Present the stretch of the records from the line containing "collection date: 1983-11-21" through the line containing "collection date: 1939-12-27", both included, as a numbered list with blank lines omitted.

RECORD LIST:
+---+

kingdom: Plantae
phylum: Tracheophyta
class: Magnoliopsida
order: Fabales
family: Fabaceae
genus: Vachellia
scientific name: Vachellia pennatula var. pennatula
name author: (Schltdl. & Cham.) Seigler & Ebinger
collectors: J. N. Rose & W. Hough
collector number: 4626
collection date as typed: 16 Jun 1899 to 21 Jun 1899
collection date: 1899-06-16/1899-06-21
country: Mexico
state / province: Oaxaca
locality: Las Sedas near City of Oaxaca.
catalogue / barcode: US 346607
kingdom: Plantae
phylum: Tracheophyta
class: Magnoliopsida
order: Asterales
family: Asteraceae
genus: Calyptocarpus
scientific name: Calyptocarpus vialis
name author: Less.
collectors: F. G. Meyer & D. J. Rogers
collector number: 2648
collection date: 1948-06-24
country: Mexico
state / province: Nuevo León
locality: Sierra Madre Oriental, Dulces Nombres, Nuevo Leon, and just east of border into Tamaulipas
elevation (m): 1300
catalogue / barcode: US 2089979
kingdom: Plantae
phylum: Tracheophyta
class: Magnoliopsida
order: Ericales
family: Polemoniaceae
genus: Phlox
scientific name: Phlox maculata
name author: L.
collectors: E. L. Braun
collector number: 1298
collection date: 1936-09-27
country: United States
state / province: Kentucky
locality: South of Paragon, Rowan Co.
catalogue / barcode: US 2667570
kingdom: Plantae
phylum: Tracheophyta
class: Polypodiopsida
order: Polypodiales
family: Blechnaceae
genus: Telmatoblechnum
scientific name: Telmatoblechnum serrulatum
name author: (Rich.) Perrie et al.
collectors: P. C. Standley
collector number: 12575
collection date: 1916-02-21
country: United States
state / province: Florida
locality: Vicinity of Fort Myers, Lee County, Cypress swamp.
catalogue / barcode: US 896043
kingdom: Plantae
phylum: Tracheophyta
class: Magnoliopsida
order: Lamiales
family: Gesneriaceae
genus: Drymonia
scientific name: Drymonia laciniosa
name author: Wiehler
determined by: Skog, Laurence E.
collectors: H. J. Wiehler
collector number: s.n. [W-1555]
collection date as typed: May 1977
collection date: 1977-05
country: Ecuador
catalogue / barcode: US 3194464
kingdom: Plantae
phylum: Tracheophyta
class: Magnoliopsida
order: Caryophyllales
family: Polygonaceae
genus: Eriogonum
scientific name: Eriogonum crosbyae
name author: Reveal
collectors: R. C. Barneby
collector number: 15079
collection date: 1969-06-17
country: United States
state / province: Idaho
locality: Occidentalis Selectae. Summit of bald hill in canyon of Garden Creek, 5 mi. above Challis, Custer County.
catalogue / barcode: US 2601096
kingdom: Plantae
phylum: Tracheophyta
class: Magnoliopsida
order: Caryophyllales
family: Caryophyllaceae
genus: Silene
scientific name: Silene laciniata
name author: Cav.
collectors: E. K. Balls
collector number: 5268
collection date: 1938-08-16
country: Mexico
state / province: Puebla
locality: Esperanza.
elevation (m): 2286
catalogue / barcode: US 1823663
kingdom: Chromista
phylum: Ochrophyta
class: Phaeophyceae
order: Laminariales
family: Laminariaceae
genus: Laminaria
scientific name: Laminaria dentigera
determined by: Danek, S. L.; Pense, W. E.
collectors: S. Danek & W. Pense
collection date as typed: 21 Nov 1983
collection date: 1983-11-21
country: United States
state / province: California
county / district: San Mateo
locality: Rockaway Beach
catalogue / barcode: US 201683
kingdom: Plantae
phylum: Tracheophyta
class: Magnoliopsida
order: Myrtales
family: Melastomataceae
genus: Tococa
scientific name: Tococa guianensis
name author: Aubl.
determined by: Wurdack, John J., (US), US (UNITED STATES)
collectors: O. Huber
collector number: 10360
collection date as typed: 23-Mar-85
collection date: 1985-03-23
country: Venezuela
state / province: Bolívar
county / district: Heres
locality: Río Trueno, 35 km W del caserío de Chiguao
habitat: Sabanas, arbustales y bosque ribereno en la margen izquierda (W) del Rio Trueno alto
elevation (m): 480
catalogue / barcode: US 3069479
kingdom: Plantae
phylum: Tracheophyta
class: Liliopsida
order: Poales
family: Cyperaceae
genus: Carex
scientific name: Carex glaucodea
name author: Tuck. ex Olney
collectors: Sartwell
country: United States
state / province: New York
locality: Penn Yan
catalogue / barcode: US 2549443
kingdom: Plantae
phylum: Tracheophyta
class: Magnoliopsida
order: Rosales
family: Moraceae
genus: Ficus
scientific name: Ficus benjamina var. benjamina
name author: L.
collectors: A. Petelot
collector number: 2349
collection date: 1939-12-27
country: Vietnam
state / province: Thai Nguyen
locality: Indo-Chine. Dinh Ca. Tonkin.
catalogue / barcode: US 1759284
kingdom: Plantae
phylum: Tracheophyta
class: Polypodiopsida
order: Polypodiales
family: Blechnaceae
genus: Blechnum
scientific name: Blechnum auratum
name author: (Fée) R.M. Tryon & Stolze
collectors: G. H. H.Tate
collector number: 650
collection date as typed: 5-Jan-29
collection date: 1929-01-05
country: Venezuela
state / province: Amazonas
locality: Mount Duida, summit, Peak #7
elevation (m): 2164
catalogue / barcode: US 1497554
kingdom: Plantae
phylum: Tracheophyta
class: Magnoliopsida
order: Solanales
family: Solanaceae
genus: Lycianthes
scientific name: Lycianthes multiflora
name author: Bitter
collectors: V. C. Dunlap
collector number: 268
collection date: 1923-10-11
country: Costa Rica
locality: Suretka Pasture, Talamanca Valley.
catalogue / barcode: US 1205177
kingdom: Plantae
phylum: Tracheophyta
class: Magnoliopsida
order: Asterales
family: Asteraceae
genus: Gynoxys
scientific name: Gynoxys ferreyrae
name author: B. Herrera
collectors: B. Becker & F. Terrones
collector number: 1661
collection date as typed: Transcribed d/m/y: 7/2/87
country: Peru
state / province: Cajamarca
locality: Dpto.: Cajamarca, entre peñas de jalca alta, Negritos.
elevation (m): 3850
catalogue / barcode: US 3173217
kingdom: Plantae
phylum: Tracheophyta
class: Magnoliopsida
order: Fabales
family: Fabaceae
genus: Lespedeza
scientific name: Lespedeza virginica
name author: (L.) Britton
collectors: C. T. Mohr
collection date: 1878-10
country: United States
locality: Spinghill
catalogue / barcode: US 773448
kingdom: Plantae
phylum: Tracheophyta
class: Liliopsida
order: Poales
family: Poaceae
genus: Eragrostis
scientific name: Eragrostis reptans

+---+

THE REPLY:
1. collection date: 1983-11-21
2. country: United States
3. state / province: California
4. county / district: San Mateo
5. locality: Rockaway Beach
6. catalogue / barcode: US 201683
7. kingdom: Plantae
8. phylum: Tracheophyta
9. class: Magnoliopsida
10. order: Myrtales
11. family: Melastomataceae
12. genus: Tococa
13. scientific name: Tococa guianensis
14. name author: Aubl.
15. determined by: Wurdack, John J., (US), US (UNITED STATES)
16. collectors: O. Huber
17. collector number: 10360
18. collection date as typed: 23-Mar-85
19. collection date: 1985-03-23
20. country: Venezuela
21. state / province: Bolívar
22. county / district: Heres
23. locality: Río Trueno, 35 km W del caserío de Chiguao
24. habitat: Sabanas, arbustales y bosque ribereno en la margen izquierda (W) del Rio Trueno alto
25. elevation (m): 480
26. catalogue / barcode: US 3069479
27. kingdom: Plantae
28. phylum: Tracheophyta
29. class: Liliopsida
30. order: Poales
31. family: Cyperaceae
32. genus: Carex
33. scientific name: Carex glaucodea
34. name author: Tuck. ex Olney
35. collectors: Sartwell
36. country: United States
37. state / province: New York
38. locality: Penn Yan
39. catalogue / barcode: US 2549443
40. kingdom: Plantae
41. phylum: Tracheophyta
42. class: Magnoliopsida
43. order: Rosales
44. family: Moraceae
45. genus: Ficus
46. scientific name: Ficus benjamina var. benjamina
47. name author: L.
48. collectors: A. Petelot
49. collector number: 2349
50. collection date: 1939-12-27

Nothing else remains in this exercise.